Apache Hadoop is a file of open-source tools, which have a goal to simplify the network usage of many computers to solving problems, which include significant volumes of data and calculations. It offers software Framework for distributed saving and processing of big data with the help of programming model MapReduce.
Originally it was developed for usage in clusters, built into the commodity hardware, which is still one of the usual ways of usage. All modules are built with fundamental premise that there are hardware failures and Framework should be able to address these failures automatically.
Apache Hadoop’s core is composed of storage part, which is known as Hadoop Distributed File System or HDFS and from the processing part, which comes from the MapReduce programming model. Hadoop divides files into large blocks, which then are distributed throughout nodes in the cluster. Packed code then transfers into individual nodes so there would be parallel data processing.

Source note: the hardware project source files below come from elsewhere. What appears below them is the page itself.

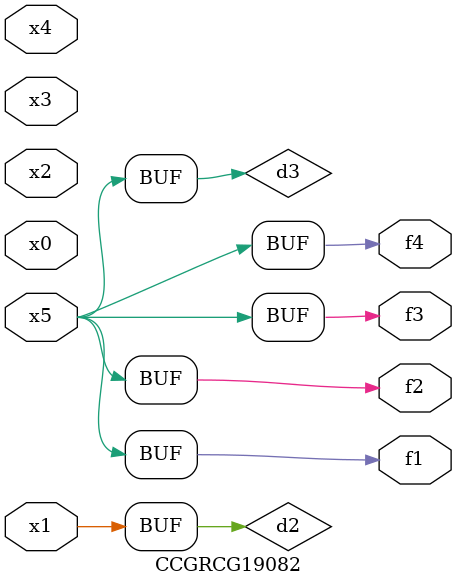
<source format=v>
module CCGRCG19082(
	input x0, x1, x2, x3, x4, x5,
	output f1, f2, f3, f4
);

	wire d1, d2, d3;

	not (d1, x5);
	or (d2, x1);
	xnor (d3, d1);
	assign f1 = d3;
	assign f2 = d3;
	assign f3 = d3;
	assign f4 = d3;
endmodule

</source>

It allows the data set to be processed faster and with higher effectivity than it would correspond to the conventional architecture of supercomputer, which comes from parallel file systems, where are calculations and data distributed with the help of fast network.
The base of Apache Hadoop is composed of the following modules:
The term Hadoop is used not only for these modules but also for the ecosystem or file of the additional software packages, which are possible to install above and beyond or together with Hadoop. Among these packages belong e. g. Apache Pig, Apache Hive, Apache HBase, Apache Phoenix, Apache Spark, Apache ZooKeeper, Cloudera Impala, Apache Flume, Apache Sqoop, Apache Oozie or Apache Storm.
Hadoop Framework itself is written in Java but parts of the code are written in C and tools of the command line are written as shell scripts.